▼

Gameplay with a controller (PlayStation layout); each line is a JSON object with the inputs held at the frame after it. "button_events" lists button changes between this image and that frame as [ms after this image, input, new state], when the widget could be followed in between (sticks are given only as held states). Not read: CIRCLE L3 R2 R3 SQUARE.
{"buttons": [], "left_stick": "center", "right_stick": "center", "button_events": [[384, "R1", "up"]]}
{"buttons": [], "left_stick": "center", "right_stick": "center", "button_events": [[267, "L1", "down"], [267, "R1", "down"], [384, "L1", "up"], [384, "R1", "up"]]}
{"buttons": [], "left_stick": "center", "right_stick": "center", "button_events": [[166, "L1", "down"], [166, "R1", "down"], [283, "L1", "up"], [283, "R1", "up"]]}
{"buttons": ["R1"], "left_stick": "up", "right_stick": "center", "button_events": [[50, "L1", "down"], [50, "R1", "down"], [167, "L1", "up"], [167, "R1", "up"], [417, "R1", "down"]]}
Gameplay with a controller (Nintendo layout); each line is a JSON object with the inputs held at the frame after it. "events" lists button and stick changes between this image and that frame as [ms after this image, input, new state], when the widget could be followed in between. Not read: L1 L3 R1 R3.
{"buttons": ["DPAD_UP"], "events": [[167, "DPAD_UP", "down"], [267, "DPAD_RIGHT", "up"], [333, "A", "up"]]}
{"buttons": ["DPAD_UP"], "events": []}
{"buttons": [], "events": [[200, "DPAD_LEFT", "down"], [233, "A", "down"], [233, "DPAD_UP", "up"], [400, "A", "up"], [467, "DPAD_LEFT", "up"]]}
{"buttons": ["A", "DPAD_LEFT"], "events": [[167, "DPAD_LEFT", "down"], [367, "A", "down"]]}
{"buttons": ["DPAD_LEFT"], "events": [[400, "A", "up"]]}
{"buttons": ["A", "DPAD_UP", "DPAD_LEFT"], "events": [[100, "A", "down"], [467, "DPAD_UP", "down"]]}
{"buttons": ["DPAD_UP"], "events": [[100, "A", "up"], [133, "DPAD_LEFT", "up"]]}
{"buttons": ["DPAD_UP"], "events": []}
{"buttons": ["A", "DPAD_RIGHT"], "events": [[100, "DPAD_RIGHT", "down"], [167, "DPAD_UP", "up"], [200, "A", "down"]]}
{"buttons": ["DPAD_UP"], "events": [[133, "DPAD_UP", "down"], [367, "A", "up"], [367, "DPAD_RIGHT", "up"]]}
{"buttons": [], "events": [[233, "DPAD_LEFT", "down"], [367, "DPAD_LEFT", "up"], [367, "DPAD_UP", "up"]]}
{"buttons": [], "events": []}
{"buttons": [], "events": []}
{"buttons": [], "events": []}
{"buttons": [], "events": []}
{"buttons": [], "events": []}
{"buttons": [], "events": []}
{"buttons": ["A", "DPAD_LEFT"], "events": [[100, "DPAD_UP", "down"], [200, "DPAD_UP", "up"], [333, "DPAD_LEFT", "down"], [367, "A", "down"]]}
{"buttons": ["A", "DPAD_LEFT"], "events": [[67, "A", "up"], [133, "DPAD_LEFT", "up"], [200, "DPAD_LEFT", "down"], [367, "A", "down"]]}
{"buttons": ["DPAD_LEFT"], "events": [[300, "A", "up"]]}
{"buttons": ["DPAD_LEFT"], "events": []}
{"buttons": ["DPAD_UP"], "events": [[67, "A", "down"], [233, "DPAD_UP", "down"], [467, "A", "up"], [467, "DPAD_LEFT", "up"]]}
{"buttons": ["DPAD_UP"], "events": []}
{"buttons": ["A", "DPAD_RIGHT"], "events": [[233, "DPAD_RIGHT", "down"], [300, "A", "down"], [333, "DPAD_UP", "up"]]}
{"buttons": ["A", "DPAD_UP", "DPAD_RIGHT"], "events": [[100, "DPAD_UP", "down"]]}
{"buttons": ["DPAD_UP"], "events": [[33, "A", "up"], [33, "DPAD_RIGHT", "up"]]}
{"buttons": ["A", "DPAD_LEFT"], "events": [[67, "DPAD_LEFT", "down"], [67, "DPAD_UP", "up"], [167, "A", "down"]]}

▲

## [Directions for this task]
Print every line of the listing shown above, exactly.

## [Answer box]
Gameplay with a controller (PlayStation layout); each line is a JSON object with the inputs held at the frame after it. "button_events" lists button changes between this image and that frame as [ms after this image, input, new state], when the widget could be followed in between (sticks are given only as held states). Not read: CIRCLE L3 R2 R3 SQUARE.
{"buttons": [], "left_stick": "center", "right_stick": "center", "button_events": [[384, "R1", "up"]]}
{"buttons": [], "left_stick": "center", "right_stick": "center", "button_events": [[267, "L1", "down"], [267, "R1", "down"], [384, "L1", "up"], [384, "R1", "up"]]}
{"buttons": [], "left_stick": "center", "right_stick": "center", "button_events": [[166, "L1", "down"], [166, "R1", "down"], [283, "L1", "up"], [283, "R1", "up"]]}
{"buttons": ["R1"], "left_stick": "up", "right_stick": "center", "button_events": [[50, "L1", "down"], [50, "R1", "down"], [167, "L1", "up"], [167, "R1", "up"], [417, "R1", "down"]]}
Gameplay with a controller (Nintendo layout); each line is a JSON object with the inputs held at the frame after it. "events" lists button and stick changes between this image and that frame as [ms after this image, input, new state], when the widget could be followed in between. Not read: L1 L3 R1 R3.
{"buttons": ["DPAD_UP"], "events": [[167, "DPAD_UP", "down"], [267, "DPAD_RIGHT", "up"], [333, "A", "up"]]}
{"buttons": ["DPAD_UP"], "events": []}
{"buttons": [], "events": [[200, "DPAD_LEFT", "down"], [233, "A", "down"], [233, "DPAD_UP", "up"], [400, "A", "up"], [467, "DPAD_LEFT", "up"]]}
{"buttons": ["A", "DPAD_LEFT"], "events": [[167, "DPAD_LEFT", "down"], [367, "A", "down"]]}
{"buttons": ["DPAD_LEFT"], "events": [[400, "A", "up"]]}
{"buttons": ["A", "DPAD_UP", "DPAD_LEFT"], "events": [[100, "A", "down"], [467, "DPAD_UP", "down"]]}
{"buttons": ["DPAD_UP"], "events": [[100, "A", "up"], [133, "DPAD_LEFT", "up"]]}
{"buttons": ["DPAD_UP"], "events": []}
{"buttons": ["A", "DPAD_RIGHT"], "events": [[100, "DPAD_RIGHT", "down"], [167, "DPAD_UP", "up"], [200, "A", "down"]]}
{"buttons": ["DPAD_UP"], "events": [[133, "DPAD_UP", "down"], [367, "A", "up"], [367, "DPAD_RIGHT", "up"]]}
{"buttons": [], "events": [[233, "DPAD_LEFT", "down"], [367, "DPAD_LEFT", "up"], [367, "DPAD_UP", "up"]]}
{"buttons": [], "events": []}
{"buttons": [], "events": []}
{"buttons": [], "events": []}
{"buttons": [], "events": []}
{"buttons": [], "events": []}
{"buttons": [], "events": []}
{"buttons": ["A", "DPAD_LEFT"], "events": [[100, "DPAD_UP", "down"], [200, "DPAD_UP", "up"], [333, "DPAD_LEFT", "down"], [367, "A", "down"]]}
{"buttons": ["A", "DPAD_LEFT"], "events": [[67, "A", "up"], [133, "DPAD_LEFT", "up"], [200, "DPAD_LEFT", "down"], [367, "A", "down"]]}
{"buttons": ["DPAD_LEFT"], "events": [[300, "A", "up"]]}
{"buttons": ["DPAD_LEFT"], "events": []}
{"buttons": ["DPAD_UP"], "events": [[67, "A", "down"], [233, "DPAD_UP", "down"], [467, "A", "up"], [467, "DPAD_LEFT", "up"]]}
{"buttons": ["DPAD_UP"], "events": []}
{"buttons": ["A", "DPAD_RIGHT"], "events": [[233, "DPAD_RIGHT", "down"], [300, "A", "down"], [333, "DPAD_UP", "up"]]}
{"buttons": ["A", "DPAD_UP", "DPAD_RIGHT"], "events": [[100, "DPAD_UP", "down"]]}
{"buttons": ["DPAD_UP"], "events": [[33, "A", "up"], [33, "DPAD_RIGHT", "up"]]}
{"buttons": ["A", "DPAD_LEFT"], "events": [[67, "DPAD_LEFT", "down"], [67, "DPAD_UP", "up"], [167, "A", "down"]]}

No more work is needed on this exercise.